Strengthening Innsbruck’s long musical heritage, this state-of-the-art building links past and future as it integrates daily life with popular and high culture. The architecture respects the historical neighboring buildings and at the same time creates a contemporary, communicative, democratic building that enriches the city of Innsbruck as a new cultural center. Its transparent base and the generous open design of the stage area blur the borders between interior and exterior.
The large concert hall, with its sweeping glass façade, becomes an open-air stage and the building’s entry plaza becomes a welcoming auditorium. The multifunctional building - also a place of work and research - houses a Chamber Theatre, two concert halls, the Conservatoire of Music, the Institute of Musicology, and the Mozarteum, as well as general-purpose spaces. Additionally, there are designated spaces for the Tyrolean Symphony Orchestra, three regional music clubs, the Early Music Festival Weeks, and gastronomy.
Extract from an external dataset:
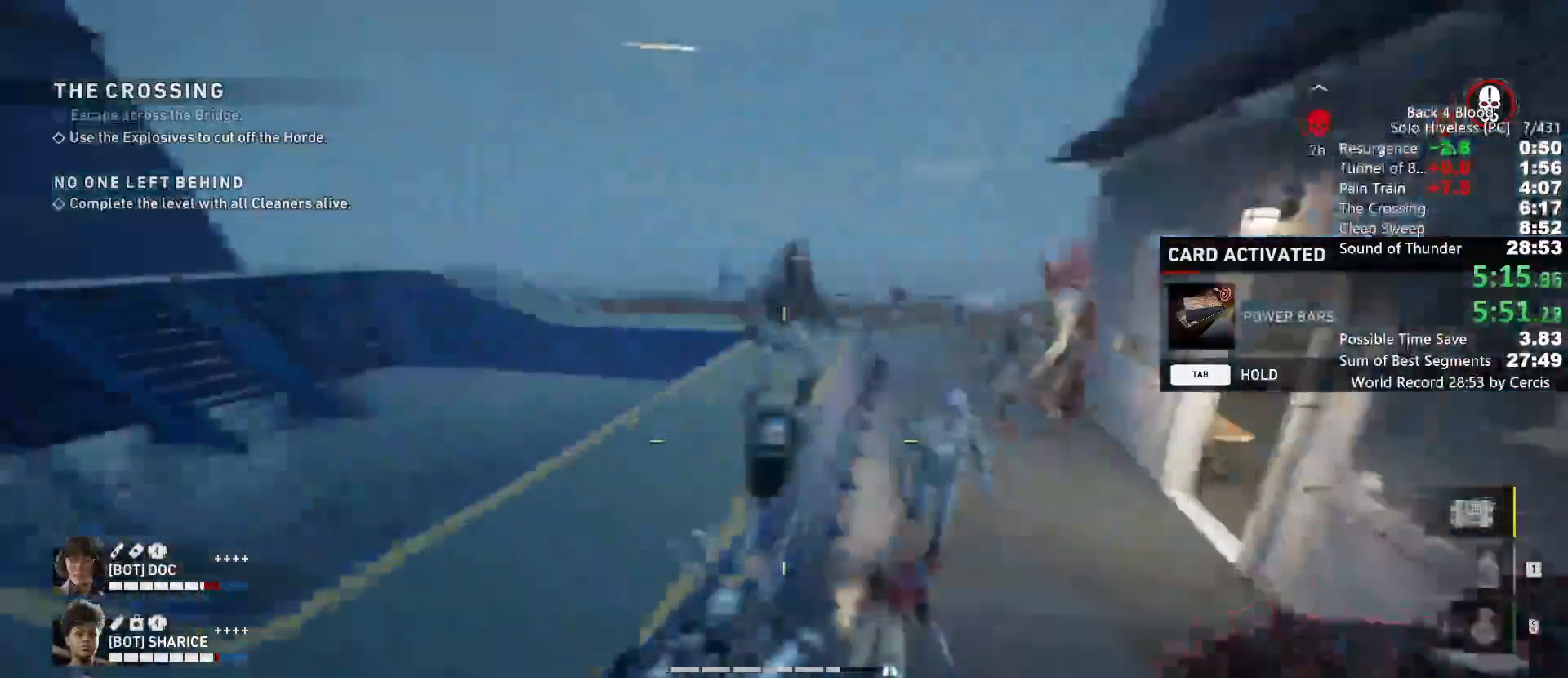
{"keys": ["shift", "w"], "mouse": [], "events": [[433, "c", "up"], [500, "shift", "down"]]}
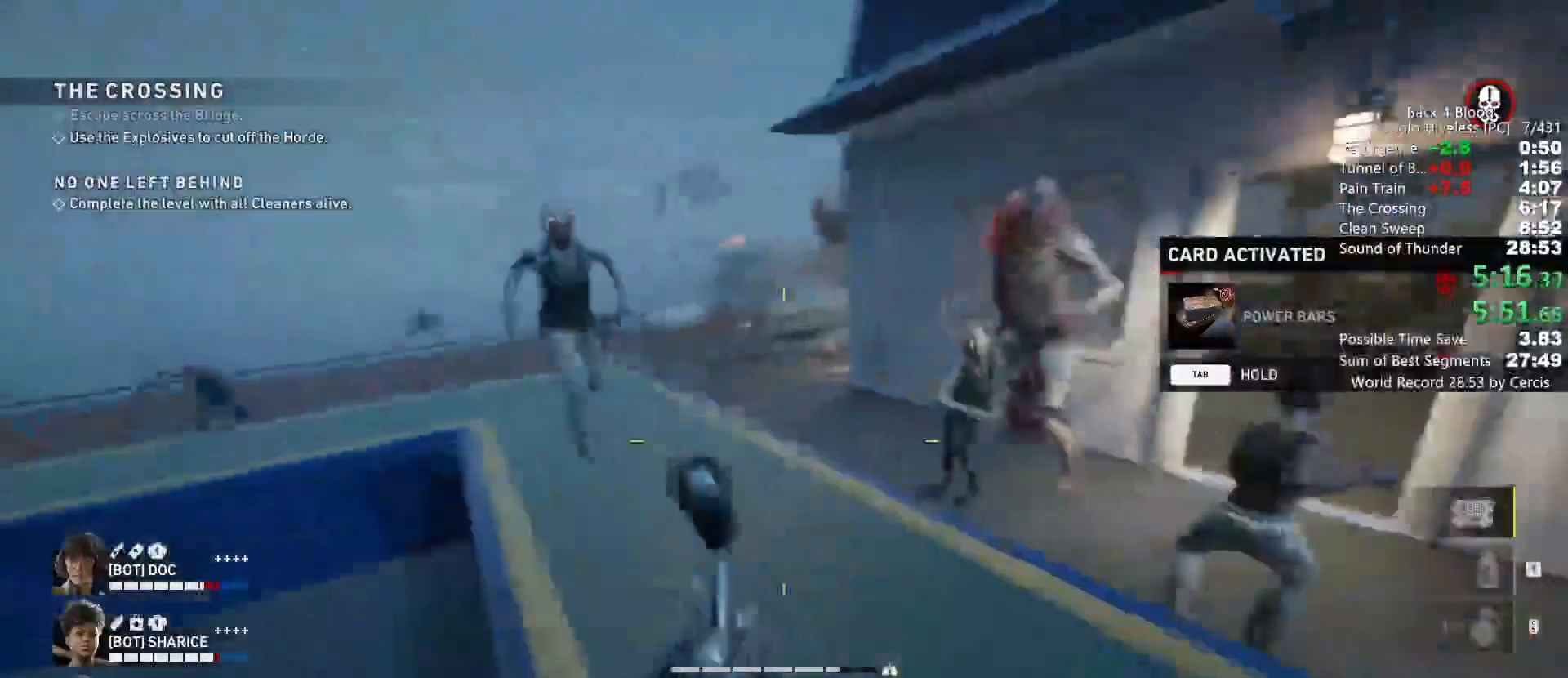
{"keys": ["w"], "mouse": [], "events": [[500, "shift", "up"]]}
This functional program is coherently organized: public halls for concerts and theater performances, plus respective foyers are situated on the lower floors, while the library, administration, conference, and rehearsal spaces are located on the upper floors. The two public roof terraces offer a unique view of the city. Transparency is taken to another level with the building’s glazed ceramic cladding, which shimmers with iridescent blacks and browns. Despite its homogeneous character, the changing lighting situations in the course of the day create lively effects.
The ceramic lamellas are open and can be rotated by a maximum of 45 degrees, to provide shading and sun protection for the office areas. The glass surfaces of the three-story transparent foyer and the Great Hall reflect the surrounding historical buildings and the protected trees with the Leopold Fountain on the forecourt.
The excellent acoustic setting was developed together with Müller-BBM based on a massive box-in-box design for the concert halls. The ceiling, as well as the limestone facing, were clad with specially structured wooden elements to ensure an optimum listening experience. The Great Hall achieves an excellent reverberation time of approx. Tsetpoint = 1.8 s in the medium frequency range for a seating capacity of 500 persons at soloist concerts. In the rehearsal rooms, the partition walls run at an angle to avoid flutter echoes.
Inside the building, the stimulating play between transparent and closed, light and dark continues velvety black walls in the Kammerspiele and light, warm wooden paneling in the concert halls. Flexible seating and a stage that is adjustable in height, make the hall suitable not only for concerts but for all kinds of events, creating a lively salon at the heart of the city.